EXERCISE INPUT:

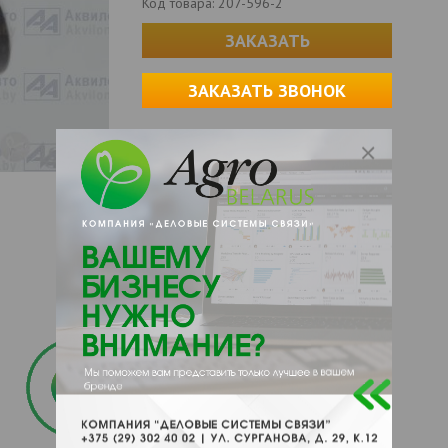
Код товара:
207-596-2
ЗАКАЗАТЬ
ЗАКАЗАТЬ ЗВОНОК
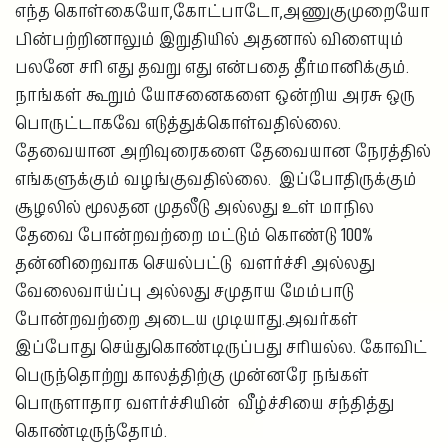
எந்த கொள்கையோ,கோட்பாடோ,அணுகுமுறையோ
பின்பற்றினாலும் இறுதியில் அதனால் விளையும்
பலனே சரி எது தவறு எது என்பதை தீர்மானிக்கும்.
நாங்கள் கூறும் யோசனைகளை ஒன்றிய அரசு ஒரு
பொருட்டாகவே எடுத்துக்கொள்வதில்லை.
தேவையான அறிவுரைகளை தேவையான நேரத்தில்
எங்களுக்கும் வழங்குவதில்லை. இப்போதிருக்கும்
சூழலில் மூலதன முதலீடு அல்லது உள் மாநில
தேவை போன்றவற்றை மட்டும் கொண்டு 100%
தன்னிறைவாக செயல்பட்டு வளர்ச்சி அல்லது
வேலைவாய்ப்பு அல்லது சமுதாய மேம்பாடு
போன்றவற்றை அடைய முடியாது.அவர்கள்
இப்போது செய்துகொண்டிருப்பது சரியல்ல. கோவிட்
பெருந்தொற்று காலத்திற்கு முன்னரே நங்கள்
பொருளாதார வளர்ச்சியின் வீழ்ச்சியை சந்தித்து
கொண்டிருந்தோம்.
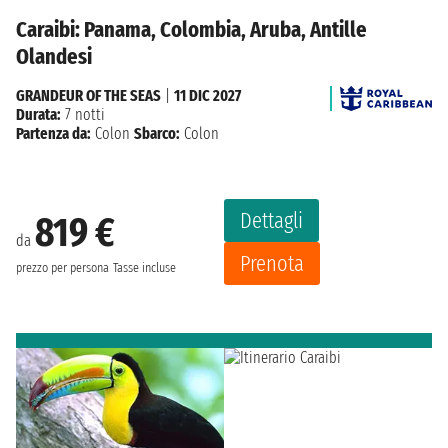
Caraibi: Panama, Colombia, Aruba, Antille
Olandesi
GRANDEUR OF THE SEAS
|
11 DIC 2027
Durata:
7 notti
Partenza da:
Colon
Sbarco:
Colon
Dettagli
819 €
da
Prenota
prezzo per persona
Tasse incluse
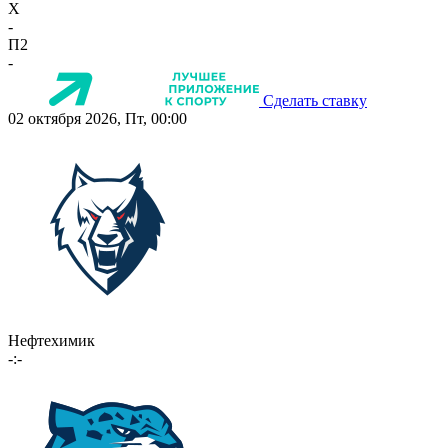
X
-
П2
-
Сделать ставку
02 октября 2026, Пт, 00:00
Нефтехимик
-:-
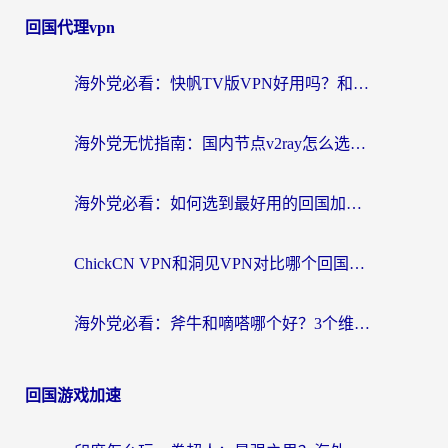
回国代理vpn
海外党必看：快帆TV版VPN好用吗？和快游VPN对比哪个回国效果更好？附实用避坑指南
海外党无忧指南：国内节点v2ray怎么选？一键回国VPN+多场景实测帮你避坑
海外党必看：如何选到最好用的回国加速器？从节点到售后的全维度指南
ChickCN VPN和洞见VPN对比哪个回国效果更好？海外党亲测3款加速器+避坑指南
海外党必看：斧牛和嘀嗒哪个好？3个维度教你选对回国加速器
回国游戏加速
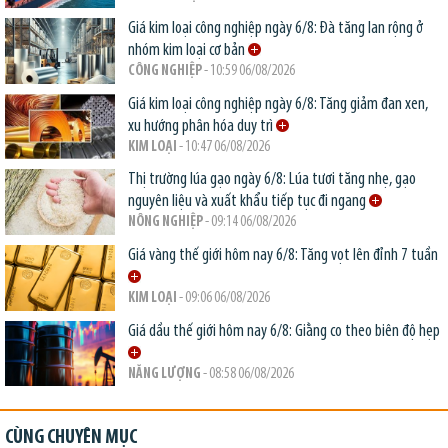
Giá kim loại công nghiệp ngày 6/8: Đà tăng lan rộng ở
nhóm kim loại cơ bản
CÔNG NGHIỆP
- 10:59 06/08/2026
Giá kim loại công nghiệp ngày 6/8: Tăng giảm đan xen,
xu hướng phân hóa duy trì
KIM LOẠI
- 10:47 06/08/2026
Thị trường lúa gạo ngày 6/8: Lúa tươi tăng nhẹ, gạo
nguyên liệu và xuất khẩu tiếp tục đi ngang
NÔNG NGHIỆP
- 09:14 06/08/2026
Giá vàng thế giới hôm nay 6/8: Tăng vọt lên đỉnh 7 tuần
KIM LOẠI
- 09:06 06/08/2026
Giá dầu thế giới hôm nay 6/8: Giằng co theo biên độ hẹp
NĂNG LƯỢNG
- 08:58 06/08/2026
CÙNG CHUYÊN MỤC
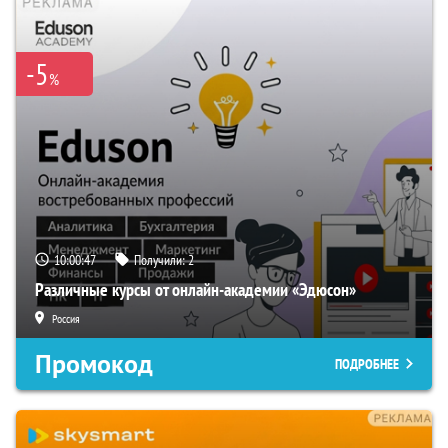
-5
%
10:00:46
Получили:
2
Различные курсы от онлайн-академии «Эдюсон»
Россия
Промокод
ПОДРОБНЕЕ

WHAT IS NEEDED: The entries above need to be transcribed word for word, and the pictures stay out.

RESULT OF THIS EXERCISE:
Код товара:
207-596-2
ЗАКАЗАТЬ
ЗАКАЗАТЬ ЗВОНОК
எந்த கொள்கையோ,கோட்பாடோ,அணுகுமுறையோ
பின்பற்றினாலும் இறுதியில் அதனால் விளையும்
பலனே சரி எது தவறு எது என்பதை தீர்மானிக்கும்.
நாங்கள் கூறும் யோசனைகளை ஒன்றிய அரசு ஒரு
பொருட்டாகவே எடுத்துக்கொள்வதில்லை.
தேவையான அறிவுரைகளை தேவையான நேரத்தில்
எங்களுக்கும் வழங்குவதில்லை. இப்போதிருக்கும்
சூழலில் மூலதன முதலீடு அல்லது உள் மாநில
தேவை போன்றவற்றை மட்டும் கொண்டு 100%
தன்னிறைவாக செயல்பட்டு வளர்ச்சி அல்லது
வேலைவாய்ப்பு அல்லது சமுதாய மேம்பாடு
போன்றவற்றை அடைய முடியாது.அவர்கள்
இப்போது செய்துகொண்டிருப்பது சரியல்ல. கோவிட்
பெருந்தொற்று காலத்திற்கு முன்னரே நங்கள்
பொருளாதார வளர்ச்சியின் வீழ்ச்சியை சந்தித்து
கொண்டிருந்தோம்.
Caraibi: Panama, Colombia, Aruba, Antille
Olandesi
GRANDEUR OF THE SEAS
|
11 DIC 2027
Durata:
7 notti
Partenza da:
Colon
Sbarco:
Colon
Dettagli
819 €
da
Prenota
prezzo per persona
Tasse incluse
X
-
П2
-
Сделать ставку
02 октября 2026, Пт, 00:00
Нефтехимик
-:-
回国代理vpn
海外党必看：快帆TV版VPN好用吗？和快游VPN对比哪个回国效果更好？附实用避坑指南
海外党无忧指南：国内节点v2ray怎么选？一键回国VPN+多场景实测帮你避坑
海外党必看：如何选到最好用的回国加速器？从节点到售后的全维度指南
ChickCN VPN和洞见VPN对比哪个回国效果更好？海外党亲测3款加速器+避坑指南
海外党必看：斧牛和嘀嗒哪个好？3个维度教你选对回国加速器
回国游戏加速
Giá kim loại công nghiệp ngày 6/8: Đà tăng lan rộng ở
nhóm kim loại cơ bản
CÔNG NGHIỆP
- 10:59 06/08/2026
Giá kim loại công nghiệp ngày 6/8: Tăng giảm đan xen,
xu hướng phân hóa duy trì
KIM LOẠI
- 10:47 06/08/2026
Thị trường lúa gạo ngày 6/8: Lúa tươi tăng nhẹ, gạo
nguyên liệu và xuất khẩu tiếp tục đi ngang
NÔNG NGHIỆP
- 09:14 06/08/2026
Giá vàng thế giới hôm nay 6/8: Tăng vọt lên đỉnh 7 tuần
KIM LOẠI
- 09:06 06/08/2026
Giá dầu thế giới hôm nay 6/8: Giằng co theo biên độ hẹp
NĂNG LƯỢNG
- 08:58 06/08/2026
CÙNG CHUYÊN MỤC
-5
%
10:00:46
Получили:
2
Различные курсы от онлайн-академии «Эдюсон»
Россия
Промокод
ПОДРОБНЕЕ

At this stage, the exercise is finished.